Like larger mosaics, micromosaics are images made up of numerous small colored pieces. But these are made using tweezers to lay in tiny pieces of glass. They look like paintings from any distance. The Victoria and Albert Museum shares footage of the painstaking process.
How to Make Everything decided to how many U.S. one cent coins it would take to make a copper sword. He first had to separate older and newer pennies to get the ones that are mostly copper, then set about the task. We’d love to see the blade patina over time.
This classic How It’s Made takes us inside the Dubble Bubble factory, where they make mass quantities of chewy, fruity gum meant for blowing bubbles. And if you ever wondered if it was okay to swallow your gum, the “made of plastics and rubbers” bit might dissuade you.
Slivki Show demonstrates how you can use a couple of cheap computer fans, a plastic tray, and some water to turn a brick into a desktop air conditioner. The porous nature of the brick, and the cutouts in the one used here, turn it into a surprisingly efficient cooling device.
If you haven’t watched the pilot of The Shivering Truth, take a few moments to pop it open in another tab. Then come back and watch this equally engrossing behind the scenes reel that reminds us just how much work goes into producing original stop-motion animation.
Given the fact that this weapon uses an electric spark and exploding butane gas to fire a large spherical projectile, American Hacker is very quick to point out that you should NOT try this at home. We agree, but it sure is fun to hear the sound of this thing in action.
Maker of cool stuff Ollari’s shows us how to turn plywood into a sweet modern ceiling lamp which has a shade made from bent slats placed around its circumference. It actually doesn’t look that hard to do yourself with a little time, effort, and the proper tools.

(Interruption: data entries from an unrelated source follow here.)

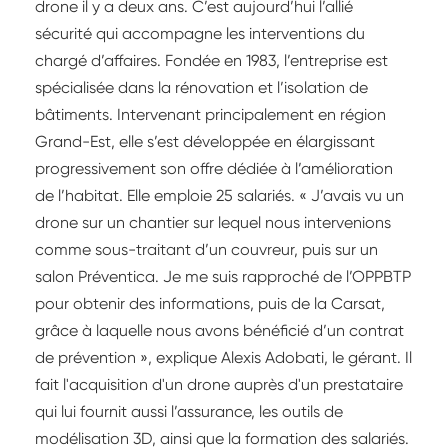
drone il y a deux ans. C’est aujourd’hui l’allié
sécurité qui accompagne les interventions du
chargé d’affaires. Fondée en 1983, l’entreprise est
spécialisée dans la rénovation et l’isolation de
bâtiments. Intervenant principalement en région
Grand-Est, elle s’est développée en élargissant
progressivement son offre dédiée à l’amélioration
de l’habitat. Elle emploie 25 salariés. « J’avais vu un
drone sur un chantier sur lequel nous intervenions
comme sous-traitant d’un couvreur, puis sur un
salon Préventica. Je me suis rapproché de l’OPPBTP
pour obtenir des informations, puis de la Carsat,
grâce à laquelle nous avons bénéficié d’un contrat
de prévention », explique Alexis Adobati, le gérant. Il
fait l'acquisition d'un drone auprès d'un prestataire
qui lui fournit aussi l’assurance, les outils de
modélisation 3D, ainsi que la formation des salariés.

Want a pool in your backyard? You could go with a cheap above-ground one, or a pricey cement pond, or you could do what the guys from Primitive Survival Tool did, and just construct one from scratch. And this one has a secret room in the middle that you can hide in.
Keith Williams of Oddball Gallery shows off a sculpture he created from birch plywood. He first cut and assembled 180 triangular pieces into a geodesic orb, then sanded it to smooth the edges and reveal its grain. The sander time-lapse is so awesome. Here’s its little brother.
While you can certainly just go buy a Hot Wheels set, Mini Gear thinks its more fun to build your own track from scratch. He proves yet again that with cardboard, popsicle sticks, hot glue, and rubber bands, you can make just about anything with enough time and effort.
Cut from a flat plate of steel, Miller Knives‘ deadly jagged dagger isn’t exactly the most traditional form of metalsmithing we’ve seen, but the resulting weapon is too awesome not to share, and we’re guessing it would be nearly impossible to pull of using a forging process.